Task material:
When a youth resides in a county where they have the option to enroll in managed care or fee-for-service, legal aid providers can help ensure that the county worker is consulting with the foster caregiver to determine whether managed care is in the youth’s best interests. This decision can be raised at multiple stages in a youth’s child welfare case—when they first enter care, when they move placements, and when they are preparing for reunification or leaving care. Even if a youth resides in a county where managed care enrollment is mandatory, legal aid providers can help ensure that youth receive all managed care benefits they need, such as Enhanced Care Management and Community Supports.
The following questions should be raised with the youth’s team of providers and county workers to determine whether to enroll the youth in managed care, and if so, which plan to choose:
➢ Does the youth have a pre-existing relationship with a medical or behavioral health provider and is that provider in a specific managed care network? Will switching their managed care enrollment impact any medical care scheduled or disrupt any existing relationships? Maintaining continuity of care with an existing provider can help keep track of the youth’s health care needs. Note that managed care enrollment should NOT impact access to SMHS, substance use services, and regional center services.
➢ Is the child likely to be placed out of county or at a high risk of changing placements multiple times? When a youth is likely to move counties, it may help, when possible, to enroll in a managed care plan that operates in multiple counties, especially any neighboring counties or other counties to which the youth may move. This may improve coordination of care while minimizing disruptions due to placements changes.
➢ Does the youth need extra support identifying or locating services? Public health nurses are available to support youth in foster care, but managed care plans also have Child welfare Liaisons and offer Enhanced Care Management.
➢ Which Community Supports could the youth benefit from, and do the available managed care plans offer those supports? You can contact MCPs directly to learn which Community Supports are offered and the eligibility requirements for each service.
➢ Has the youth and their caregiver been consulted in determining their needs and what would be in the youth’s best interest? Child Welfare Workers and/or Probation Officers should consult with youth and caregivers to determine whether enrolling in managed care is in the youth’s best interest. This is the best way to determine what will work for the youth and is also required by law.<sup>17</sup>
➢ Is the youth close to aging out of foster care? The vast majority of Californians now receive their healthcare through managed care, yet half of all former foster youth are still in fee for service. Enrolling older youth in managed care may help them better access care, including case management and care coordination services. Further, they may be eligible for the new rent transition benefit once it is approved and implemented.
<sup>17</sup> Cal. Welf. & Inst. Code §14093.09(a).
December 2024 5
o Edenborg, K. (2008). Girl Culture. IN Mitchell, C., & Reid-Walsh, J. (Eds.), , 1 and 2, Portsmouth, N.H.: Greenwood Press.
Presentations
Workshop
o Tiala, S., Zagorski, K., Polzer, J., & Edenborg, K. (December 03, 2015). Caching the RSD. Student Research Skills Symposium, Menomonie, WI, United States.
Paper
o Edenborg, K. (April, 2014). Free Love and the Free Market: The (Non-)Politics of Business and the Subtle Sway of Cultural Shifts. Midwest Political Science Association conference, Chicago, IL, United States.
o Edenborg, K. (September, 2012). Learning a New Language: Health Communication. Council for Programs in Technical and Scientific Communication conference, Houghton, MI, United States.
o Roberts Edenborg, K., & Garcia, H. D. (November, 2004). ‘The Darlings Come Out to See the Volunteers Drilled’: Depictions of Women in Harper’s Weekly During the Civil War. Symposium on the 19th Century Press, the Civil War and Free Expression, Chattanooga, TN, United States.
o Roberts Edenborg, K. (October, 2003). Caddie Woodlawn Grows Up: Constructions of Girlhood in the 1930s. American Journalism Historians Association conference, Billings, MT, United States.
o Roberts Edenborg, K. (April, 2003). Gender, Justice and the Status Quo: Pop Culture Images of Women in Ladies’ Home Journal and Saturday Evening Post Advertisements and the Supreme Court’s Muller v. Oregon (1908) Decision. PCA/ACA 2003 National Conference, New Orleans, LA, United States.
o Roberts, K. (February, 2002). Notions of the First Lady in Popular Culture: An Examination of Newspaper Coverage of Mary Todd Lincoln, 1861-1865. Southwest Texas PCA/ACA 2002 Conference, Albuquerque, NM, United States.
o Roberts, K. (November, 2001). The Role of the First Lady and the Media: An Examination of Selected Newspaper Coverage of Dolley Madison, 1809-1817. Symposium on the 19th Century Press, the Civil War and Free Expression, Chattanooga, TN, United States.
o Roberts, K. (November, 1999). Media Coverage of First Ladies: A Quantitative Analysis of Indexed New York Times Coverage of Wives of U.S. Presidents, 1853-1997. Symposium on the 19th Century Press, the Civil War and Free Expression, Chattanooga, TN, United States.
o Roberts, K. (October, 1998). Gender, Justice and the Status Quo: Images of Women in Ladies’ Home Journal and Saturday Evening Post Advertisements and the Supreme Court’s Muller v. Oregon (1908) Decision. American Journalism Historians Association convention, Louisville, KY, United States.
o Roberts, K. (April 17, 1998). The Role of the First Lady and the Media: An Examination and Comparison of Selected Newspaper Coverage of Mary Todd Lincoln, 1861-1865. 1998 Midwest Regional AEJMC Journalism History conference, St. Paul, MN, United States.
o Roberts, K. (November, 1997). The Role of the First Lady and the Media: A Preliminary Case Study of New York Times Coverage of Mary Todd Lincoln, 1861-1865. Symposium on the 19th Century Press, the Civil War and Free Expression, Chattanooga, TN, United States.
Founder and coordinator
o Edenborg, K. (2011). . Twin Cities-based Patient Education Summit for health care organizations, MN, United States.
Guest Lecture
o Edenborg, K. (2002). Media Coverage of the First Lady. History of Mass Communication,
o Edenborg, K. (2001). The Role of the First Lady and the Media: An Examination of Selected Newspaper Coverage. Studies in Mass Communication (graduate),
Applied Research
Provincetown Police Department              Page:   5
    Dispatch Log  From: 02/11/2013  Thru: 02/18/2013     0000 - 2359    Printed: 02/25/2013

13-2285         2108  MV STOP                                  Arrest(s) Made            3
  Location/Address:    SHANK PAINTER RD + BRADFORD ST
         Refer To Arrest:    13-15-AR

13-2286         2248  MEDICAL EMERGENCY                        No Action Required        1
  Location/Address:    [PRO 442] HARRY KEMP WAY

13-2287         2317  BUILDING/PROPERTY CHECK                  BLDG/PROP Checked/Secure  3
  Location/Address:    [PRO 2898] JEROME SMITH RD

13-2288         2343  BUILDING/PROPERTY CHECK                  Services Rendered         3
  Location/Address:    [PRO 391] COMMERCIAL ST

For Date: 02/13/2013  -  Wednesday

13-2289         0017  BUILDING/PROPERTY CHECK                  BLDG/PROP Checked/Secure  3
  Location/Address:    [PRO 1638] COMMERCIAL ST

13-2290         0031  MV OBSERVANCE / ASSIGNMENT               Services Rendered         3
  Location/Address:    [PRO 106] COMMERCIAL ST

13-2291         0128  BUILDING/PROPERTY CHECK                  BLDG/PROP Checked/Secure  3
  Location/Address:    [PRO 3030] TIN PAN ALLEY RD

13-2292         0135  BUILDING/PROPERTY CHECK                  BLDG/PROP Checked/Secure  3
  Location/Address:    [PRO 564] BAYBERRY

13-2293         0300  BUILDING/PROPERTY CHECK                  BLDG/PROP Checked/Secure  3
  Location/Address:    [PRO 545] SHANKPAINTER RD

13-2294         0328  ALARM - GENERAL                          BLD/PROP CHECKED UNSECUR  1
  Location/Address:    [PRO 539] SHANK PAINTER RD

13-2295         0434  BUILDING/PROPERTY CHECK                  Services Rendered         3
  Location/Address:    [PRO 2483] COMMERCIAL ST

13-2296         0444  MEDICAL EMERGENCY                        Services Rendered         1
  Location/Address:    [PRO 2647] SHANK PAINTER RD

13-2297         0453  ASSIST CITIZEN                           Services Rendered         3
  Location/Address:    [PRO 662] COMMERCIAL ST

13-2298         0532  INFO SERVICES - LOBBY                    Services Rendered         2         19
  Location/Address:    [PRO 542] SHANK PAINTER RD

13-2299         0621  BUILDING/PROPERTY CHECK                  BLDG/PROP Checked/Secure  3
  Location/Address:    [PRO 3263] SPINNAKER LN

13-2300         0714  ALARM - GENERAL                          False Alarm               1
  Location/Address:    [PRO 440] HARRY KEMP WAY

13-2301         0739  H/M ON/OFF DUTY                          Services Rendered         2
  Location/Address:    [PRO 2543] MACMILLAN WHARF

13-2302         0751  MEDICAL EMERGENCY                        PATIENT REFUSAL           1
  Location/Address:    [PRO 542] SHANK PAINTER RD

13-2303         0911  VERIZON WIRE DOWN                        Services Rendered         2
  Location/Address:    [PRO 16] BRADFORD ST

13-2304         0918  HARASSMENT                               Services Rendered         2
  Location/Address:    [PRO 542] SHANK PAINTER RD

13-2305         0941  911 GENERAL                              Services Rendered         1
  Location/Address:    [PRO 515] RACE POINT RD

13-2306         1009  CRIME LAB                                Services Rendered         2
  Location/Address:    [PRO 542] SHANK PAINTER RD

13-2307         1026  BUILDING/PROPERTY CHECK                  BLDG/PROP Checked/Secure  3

Try it: Give back precisely the lines above that start at the line containing "o Tiala, S., Zagorski, K., Polzer, J., &" and end at the line containing "o Edenborg, K. (April, 2014).", inclusive. No other lines belong in the output.

Exercise response:
o Tiala, S., Zagorski, K., Polzer, J., & Edenborg, K. (December 03, 2015). Caching the RSD. Student Research Skills Symposium, Menomonie, WI, United States.
Paper
o Edenborg, K. (April, 2014). Free Love and the Free Market: The (Non-)Politics of Business and the Subtle Sway of Cultural Shifts. Midwest Political Science Association conference, Chicago, IL, United States.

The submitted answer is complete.